Framed for crimes he did not commit, Leopold Dilg (Cary Grant, uncharacteristically cast as a restless young activist in an opening montage that efficiently sets up his backstory) finds himself on the run to escape a death sentence and ends up seeking refuge at a rented cottage managed by a former crush.
Famed Hollywood director George Stevens deftly shifts gears from crime caper to screwball comedy, while also seamlessly juggling a triangular romance between Grant’s Dilg, Jean Arthur’s irresistible Nora Shelley and Ronald Colman’s cerebral Boston law professor. Indeed, the on-screen rapport and thawing of hostilities between Dilg and Professor Lightcap are foregrounded in such a way they give even Jean Arthur’s Miss Shelley pause, despite ostensibly being the object of both men’s affection.
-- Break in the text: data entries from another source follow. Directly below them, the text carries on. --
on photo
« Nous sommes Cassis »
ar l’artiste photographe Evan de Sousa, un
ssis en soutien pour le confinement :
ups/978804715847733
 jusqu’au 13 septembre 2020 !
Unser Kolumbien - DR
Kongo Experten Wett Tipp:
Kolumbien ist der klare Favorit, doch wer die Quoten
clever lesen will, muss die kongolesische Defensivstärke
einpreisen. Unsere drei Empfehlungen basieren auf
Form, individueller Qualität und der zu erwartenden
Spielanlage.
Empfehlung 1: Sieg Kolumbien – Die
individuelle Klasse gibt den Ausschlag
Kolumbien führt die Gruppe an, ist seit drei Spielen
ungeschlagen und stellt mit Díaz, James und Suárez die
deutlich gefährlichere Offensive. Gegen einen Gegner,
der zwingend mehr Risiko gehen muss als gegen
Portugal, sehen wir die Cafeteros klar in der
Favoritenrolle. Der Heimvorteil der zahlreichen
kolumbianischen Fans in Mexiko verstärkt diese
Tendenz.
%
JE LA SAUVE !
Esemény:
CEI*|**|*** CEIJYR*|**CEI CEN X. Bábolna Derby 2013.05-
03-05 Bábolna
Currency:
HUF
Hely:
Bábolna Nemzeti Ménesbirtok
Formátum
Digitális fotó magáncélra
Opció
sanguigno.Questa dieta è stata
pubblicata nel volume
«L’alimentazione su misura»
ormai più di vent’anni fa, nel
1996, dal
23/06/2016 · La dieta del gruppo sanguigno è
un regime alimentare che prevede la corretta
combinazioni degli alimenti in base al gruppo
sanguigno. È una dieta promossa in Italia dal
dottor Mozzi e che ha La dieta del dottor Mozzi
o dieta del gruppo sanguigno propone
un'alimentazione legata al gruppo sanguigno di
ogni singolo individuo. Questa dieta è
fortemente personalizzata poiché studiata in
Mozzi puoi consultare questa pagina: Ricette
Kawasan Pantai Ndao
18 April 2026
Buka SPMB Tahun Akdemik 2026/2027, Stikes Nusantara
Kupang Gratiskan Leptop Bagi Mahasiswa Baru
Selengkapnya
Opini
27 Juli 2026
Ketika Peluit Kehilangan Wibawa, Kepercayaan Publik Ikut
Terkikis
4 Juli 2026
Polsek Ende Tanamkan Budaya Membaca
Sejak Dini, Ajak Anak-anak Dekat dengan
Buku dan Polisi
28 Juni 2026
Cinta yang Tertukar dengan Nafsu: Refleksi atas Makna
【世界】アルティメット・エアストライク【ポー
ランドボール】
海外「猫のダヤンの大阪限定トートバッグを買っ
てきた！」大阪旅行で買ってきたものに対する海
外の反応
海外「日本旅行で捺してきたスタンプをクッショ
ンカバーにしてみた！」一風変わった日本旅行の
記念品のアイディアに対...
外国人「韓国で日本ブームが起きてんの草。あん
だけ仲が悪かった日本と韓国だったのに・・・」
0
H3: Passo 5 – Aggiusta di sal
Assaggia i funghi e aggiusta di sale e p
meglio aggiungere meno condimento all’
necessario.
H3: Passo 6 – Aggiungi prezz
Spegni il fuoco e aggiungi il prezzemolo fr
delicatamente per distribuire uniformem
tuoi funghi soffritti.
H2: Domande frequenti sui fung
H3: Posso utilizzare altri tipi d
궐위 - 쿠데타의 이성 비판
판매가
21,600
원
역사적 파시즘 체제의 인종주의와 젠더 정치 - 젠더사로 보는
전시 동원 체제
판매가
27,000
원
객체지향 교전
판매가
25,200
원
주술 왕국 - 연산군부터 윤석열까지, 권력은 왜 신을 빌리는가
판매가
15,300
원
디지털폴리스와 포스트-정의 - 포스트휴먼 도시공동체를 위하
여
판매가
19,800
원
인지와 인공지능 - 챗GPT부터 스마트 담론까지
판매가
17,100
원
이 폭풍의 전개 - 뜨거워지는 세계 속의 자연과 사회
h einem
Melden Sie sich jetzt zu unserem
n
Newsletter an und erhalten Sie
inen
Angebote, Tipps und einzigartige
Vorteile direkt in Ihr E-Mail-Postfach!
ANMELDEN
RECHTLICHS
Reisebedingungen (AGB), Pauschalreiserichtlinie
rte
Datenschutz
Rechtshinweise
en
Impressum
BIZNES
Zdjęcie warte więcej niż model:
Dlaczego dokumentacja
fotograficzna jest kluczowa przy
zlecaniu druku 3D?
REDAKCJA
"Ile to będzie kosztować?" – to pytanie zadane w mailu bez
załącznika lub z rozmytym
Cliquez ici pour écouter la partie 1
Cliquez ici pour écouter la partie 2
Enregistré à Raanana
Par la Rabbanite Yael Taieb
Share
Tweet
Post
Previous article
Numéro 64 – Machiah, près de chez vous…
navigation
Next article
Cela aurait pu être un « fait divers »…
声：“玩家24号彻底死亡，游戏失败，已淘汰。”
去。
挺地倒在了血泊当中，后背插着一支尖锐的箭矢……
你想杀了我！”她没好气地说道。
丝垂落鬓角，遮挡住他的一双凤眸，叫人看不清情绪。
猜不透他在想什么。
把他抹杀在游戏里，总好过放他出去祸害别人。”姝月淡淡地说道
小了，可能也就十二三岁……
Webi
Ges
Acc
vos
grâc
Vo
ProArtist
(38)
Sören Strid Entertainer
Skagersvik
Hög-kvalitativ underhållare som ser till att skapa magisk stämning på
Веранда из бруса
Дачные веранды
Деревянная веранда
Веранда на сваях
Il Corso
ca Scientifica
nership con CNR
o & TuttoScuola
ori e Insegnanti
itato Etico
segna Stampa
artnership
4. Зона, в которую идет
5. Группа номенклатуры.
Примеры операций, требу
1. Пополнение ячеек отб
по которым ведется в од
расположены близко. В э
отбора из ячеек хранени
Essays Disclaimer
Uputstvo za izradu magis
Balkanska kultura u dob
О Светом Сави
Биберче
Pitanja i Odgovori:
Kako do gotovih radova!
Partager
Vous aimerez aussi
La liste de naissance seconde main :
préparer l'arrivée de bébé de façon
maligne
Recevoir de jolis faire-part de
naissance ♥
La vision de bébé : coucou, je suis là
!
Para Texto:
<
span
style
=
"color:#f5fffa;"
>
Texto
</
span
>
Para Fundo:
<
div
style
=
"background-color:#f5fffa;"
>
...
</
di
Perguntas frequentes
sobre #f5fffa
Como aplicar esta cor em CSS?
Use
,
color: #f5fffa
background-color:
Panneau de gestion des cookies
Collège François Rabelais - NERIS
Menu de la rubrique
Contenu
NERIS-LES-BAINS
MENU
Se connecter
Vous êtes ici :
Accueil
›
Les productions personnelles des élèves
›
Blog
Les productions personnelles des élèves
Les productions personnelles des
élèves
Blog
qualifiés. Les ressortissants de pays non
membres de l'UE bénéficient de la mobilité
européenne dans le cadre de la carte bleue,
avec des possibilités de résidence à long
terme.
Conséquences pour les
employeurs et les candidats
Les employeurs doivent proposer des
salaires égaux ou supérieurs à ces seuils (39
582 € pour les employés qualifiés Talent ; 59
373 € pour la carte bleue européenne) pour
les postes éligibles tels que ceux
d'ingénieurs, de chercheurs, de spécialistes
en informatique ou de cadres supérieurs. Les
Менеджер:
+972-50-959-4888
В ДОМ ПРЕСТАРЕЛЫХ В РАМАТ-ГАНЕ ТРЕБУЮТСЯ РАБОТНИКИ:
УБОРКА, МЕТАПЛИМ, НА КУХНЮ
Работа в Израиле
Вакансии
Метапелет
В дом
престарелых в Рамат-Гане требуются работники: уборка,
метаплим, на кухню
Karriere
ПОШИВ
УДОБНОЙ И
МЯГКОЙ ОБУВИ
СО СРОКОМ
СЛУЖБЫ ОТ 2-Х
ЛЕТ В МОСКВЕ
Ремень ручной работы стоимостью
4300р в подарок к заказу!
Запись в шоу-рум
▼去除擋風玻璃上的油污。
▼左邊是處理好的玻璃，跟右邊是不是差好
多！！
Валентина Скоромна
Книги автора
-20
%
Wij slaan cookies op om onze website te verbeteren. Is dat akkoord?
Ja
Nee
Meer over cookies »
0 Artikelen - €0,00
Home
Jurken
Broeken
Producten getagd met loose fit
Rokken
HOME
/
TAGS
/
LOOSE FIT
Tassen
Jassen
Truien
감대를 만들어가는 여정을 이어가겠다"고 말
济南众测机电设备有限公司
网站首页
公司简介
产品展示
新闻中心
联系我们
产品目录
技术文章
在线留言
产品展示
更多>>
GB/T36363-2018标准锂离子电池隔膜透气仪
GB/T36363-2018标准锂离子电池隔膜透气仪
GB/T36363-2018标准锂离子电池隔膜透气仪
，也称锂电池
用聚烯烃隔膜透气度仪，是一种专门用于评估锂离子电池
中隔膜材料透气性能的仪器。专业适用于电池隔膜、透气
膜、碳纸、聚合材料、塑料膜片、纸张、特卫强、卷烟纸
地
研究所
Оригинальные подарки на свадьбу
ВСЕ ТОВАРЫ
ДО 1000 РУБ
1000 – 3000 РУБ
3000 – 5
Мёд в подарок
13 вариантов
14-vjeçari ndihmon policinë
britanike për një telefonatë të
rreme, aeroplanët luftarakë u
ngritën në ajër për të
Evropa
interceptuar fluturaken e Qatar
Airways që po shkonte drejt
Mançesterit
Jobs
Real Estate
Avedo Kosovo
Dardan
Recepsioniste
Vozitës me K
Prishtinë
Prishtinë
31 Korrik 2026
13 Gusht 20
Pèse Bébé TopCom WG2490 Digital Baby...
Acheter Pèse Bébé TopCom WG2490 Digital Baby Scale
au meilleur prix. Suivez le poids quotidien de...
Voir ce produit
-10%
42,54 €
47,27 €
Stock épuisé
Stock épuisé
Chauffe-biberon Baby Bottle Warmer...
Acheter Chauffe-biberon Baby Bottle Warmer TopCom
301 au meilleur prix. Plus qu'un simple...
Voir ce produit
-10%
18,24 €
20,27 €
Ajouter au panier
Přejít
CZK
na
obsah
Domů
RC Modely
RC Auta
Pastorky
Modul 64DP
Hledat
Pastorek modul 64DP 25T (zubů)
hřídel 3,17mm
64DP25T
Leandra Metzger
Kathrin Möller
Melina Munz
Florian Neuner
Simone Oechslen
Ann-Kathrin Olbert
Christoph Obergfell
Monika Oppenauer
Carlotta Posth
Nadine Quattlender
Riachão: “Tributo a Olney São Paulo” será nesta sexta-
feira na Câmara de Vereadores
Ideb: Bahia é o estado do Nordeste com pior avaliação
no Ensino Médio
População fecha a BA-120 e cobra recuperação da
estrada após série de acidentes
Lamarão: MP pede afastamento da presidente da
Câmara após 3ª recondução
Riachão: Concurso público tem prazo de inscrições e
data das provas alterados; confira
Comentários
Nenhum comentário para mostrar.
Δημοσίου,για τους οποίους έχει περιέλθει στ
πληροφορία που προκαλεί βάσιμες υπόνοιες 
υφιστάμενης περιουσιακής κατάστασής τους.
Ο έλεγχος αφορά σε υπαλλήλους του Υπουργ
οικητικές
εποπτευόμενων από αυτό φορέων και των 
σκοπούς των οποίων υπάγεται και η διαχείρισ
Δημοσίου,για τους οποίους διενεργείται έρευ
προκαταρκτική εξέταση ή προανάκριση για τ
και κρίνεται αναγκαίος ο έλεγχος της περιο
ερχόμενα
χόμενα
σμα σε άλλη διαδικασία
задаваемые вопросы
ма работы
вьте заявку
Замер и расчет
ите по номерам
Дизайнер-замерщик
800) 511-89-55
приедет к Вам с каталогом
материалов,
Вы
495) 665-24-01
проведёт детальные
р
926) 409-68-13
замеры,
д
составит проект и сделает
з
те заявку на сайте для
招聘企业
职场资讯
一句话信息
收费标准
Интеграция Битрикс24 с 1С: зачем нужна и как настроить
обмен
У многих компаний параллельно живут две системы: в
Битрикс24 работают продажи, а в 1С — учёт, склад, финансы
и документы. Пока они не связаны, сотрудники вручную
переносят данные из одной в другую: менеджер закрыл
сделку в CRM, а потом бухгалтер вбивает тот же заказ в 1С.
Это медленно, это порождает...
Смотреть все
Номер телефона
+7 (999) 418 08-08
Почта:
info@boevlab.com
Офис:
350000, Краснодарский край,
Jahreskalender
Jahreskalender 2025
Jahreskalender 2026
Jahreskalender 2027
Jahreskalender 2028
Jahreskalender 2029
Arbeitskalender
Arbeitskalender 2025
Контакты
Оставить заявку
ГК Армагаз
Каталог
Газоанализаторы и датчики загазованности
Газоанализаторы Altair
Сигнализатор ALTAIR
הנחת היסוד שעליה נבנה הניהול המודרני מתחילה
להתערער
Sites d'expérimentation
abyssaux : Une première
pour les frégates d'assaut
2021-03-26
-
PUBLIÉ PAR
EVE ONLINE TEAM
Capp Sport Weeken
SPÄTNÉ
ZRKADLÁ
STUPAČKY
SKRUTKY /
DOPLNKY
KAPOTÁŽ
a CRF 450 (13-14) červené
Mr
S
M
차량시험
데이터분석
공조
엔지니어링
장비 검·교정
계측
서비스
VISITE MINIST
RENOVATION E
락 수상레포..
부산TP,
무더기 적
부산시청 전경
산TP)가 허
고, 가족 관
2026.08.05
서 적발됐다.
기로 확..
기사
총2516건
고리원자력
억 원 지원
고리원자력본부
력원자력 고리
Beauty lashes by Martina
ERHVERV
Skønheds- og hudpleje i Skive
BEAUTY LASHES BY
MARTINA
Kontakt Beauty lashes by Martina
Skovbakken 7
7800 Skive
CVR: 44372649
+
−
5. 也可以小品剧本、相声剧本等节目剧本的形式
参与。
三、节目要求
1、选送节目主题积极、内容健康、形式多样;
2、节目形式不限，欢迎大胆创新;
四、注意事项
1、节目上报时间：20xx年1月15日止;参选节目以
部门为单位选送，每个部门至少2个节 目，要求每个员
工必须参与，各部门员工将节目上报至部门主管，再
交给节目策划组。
The second of two films George Stevens directed Cary Grant in, The Talk of Town followed 1941’s Penny Serenade, for which Grant earned an Oscar nomination announced during production of The Talk of the Town. Tapping into the full range of Grant’s talents, Stevens capitalised on Grant’s signature physical grace and easy humour alongside a dramatic depth not always called upon in Grant’s later career. The excellent Jean Arthur, an under-rated and undeservedly ‘forgotten’ star of the era, is a great foil for Grant, matching him beat for beat.
Bosley Crowther’s enthusiastic New York Times review from 1942 referred to Stevens’ “first-rate comedy” credentials, gleaned from Stevens’ early career as a cameraman and ‘gag writer’ for comedy kings, Laurel and Hardy, before the director went on to crown his career with films such as A Place in the Sun, Giant and Shane.